*Data for analysis*.
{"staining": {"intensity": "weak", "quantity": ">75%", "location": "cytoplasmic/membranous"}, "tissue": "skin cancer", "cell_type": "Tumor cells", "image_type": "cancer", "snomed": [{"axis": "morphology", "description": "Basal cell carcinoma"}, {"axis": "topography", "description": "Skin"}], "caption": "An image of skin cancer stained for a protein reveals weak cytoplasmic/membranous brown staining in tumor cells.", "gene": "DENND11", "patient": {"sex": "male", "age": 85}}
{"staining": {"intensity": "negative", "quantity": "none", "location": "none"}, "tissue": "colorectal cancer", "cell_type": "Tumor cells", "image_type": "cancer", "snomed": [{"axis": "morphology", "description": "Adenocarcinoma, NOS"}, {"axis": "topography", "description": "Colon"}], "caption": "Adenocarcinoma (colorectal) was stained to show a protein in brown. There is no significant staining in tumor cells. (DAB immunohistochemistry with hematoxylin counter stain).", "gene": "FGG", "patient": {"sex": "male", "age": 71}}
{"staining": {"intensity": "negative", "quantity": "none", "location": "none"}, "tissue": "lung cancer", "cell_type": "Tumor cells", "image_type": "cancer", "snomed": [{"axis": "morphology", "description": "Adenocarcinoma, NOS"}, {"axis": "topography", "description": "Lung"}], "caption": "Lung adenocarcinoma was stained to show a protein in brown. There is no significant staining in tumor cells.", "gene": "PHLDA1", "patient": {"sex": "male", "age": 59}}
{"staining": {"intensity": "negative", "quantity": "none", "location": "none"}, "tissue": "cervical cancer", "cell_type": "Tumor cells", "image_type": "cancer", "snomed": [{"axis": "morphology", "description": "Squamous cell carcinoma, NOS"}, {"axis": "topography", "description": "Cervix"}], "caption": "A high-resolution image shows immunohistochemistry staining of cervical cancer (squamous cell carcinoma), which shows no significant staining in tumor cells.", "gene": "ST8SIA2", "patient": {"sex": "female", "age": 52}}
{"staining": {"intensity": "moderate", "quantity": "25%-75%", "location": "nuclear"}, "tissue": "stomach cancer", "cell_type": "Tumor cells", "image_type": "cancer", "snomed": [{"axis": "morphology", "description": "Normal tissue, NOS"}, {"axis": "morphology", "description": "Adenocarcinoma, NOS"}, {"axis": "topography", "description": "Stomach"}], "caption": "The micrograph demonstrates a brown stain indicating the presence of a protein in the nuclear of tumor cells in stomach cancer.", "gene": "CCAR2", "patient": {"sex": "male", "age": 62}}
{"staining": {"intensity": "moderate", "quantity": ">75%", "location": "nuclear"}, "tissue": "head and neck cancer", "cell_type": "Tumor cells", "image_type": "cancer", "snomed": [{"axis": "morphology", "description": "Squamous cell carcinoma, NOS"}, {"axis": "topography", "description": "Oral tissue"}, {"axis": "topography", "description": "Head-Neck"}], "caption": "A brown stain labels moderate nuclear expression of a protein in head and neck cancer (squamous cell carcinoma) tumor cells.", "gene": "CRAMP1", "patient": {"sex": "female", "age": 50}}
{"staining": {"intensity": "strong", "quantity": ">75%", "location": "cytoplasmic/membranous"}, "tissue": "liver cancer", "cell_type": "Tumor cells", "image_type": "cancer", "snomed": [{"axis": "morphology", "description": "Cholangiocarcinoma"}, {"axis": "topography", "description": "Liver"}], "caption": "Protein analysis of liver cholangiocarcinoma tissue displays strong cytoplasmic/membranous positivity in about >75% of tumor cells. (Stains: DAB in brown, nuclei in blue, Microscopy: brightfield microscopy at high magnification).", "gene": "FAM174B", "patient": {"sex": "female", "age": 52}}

*Task to carry out*.
All of the data above needs to be set down again exactly. Include every line.

*Solution to this problem*.
{"staining": {"intensity": "weak", "quantity": ">75%", "location": "cytoplasmic/membranous"}, "tissue": "skin cancer", "cell_type": "Tumor cells", "image_type": "cancer", "snomed": [{"axis": "morphology", "description": "Basal cell carcinoma"}, {"axis": "topography", "description": "Skin"}], "caption": "An image of skin cancer stained for a protein reveals weak cytoplasmic/membranous brown staining in tumor cells.", "gene": "DENND11", "patient": {"sex": "male", "age": 85}}
{"staining": {"intensity": "negative", "quantity": "none", "location": "none"}, "tissue": "colorectal cancer", "cell_type": "Tumor cells", "image_type": "cancer", "snomed": [{"axis": "morphology", "description": "Adenocarcinoma, NOS"}, {"axis": "topography", "description": "Colon"}], "caption": "Adenocarcinoma (colorectal) was stained to show a protein in brown. There is no significant staining in tumor cells. (DAB immunohistochemistry with hematoxylin counter stain).", "gene": "FGG", "patient": {"sex": "male", "age": 71}}
{"staining": {"intensity": "negative", "quantity": "none", "location": "none"}, "tissue": "lung cancer", "cell_type": "Tumor cells", "image_type": "cancer", "snomed": [{"axis": "morphology", "description": "Adenocarcinoma, NOS"}, {"axis": "topography", "description": "Lung"}], "caption": "Lung adenocarcinoma was stained to show a protein in brown. There is no significant staining in tumor cells.", "gene": "PHLDA1", "patient": {"sex": "male", "age": 59}}
{"staining": {"intensity": "negative", "quantity": "none", "location": "none"}, "tissue": "cervical cancer", "cell_type": "Tumor cells", "image_type": "cancer", "snomed": [{"axis": "morphology", "description": "Squamous cell carcinoma, NOS"}, {"axis": "topography", "description": "Cervix"}], "caption": "A high-resolution image shows immunohistochemistry staining of cervical cancer (squamous cell carcinoma), which shows no significant staining in tumor cells.", "gene": "ST8SIA2", "patient": {"sex": "female", "age": 52}}
{"staining": {"intensity": "moderate", "quantity": "25%-75%", "location": "nuclear"}, "tissue": "stomach cancer", "cell_type": "Tumor cells", "image_type": "cancer", "snomed": [{"axis": "morphology", "description": "Normal tissue, NOS"}, {"axis": "morphology", "description": "Adenocarcinoma, NOS"}, {"axis": "topography", "description": "Stomach"}], "caption": "The micrograph demonstrates a brown stain indicating the presence of a protein in the nuclear of tumor cells in stomach cancer.", "gene": "CCAR2", "patient": {"sex": "male", "age": 62}}
{"staining": {"intensity": "moderate", "quantity": ">75%", "location": "nuclear"}, "tissue": "head and neck cancer", "cell_type": "Tumor cells", "image_type": "cancer", "snomed": [{"axis": "morphology", "description": "Squamous cell carcinoma, NOS"}, {"axis": "topography", "description": "Oral tissue"}, {"axis": "topography", "description": "Head-Neck"}], "caption": "A brown stain labels moderate nuclear expression of a protein in head and neck cancer (squamous cell carcinoma) tumor cells.", "gene": "CRAMP1", "patient": {"sex": "female", "age": 50}}
{"staining": {"intensity": "strong", "quantity": ">75%", "location": "cytoplasmic/membranous"}, "tissue": "liver cancer", "cell_type": "Tumor cells", "image_type": "cancer", "snomed": [{"axis": "morphology", "description": "Cholangiocarcinoma"}, {"axis": "topography", "description": "Liver"}], "caption": "Protein analysis of liver cholangiocarcinoma tissue displays strong cytoplasmic/membranous positivity in about >75% of tumor cells. (Stains: DAB in brown, nuclei in blue, Microscopy: brightfield microscopy at high magnification).", "gene": "FAM174B", "patient": {"sex": "female", "age": 52}}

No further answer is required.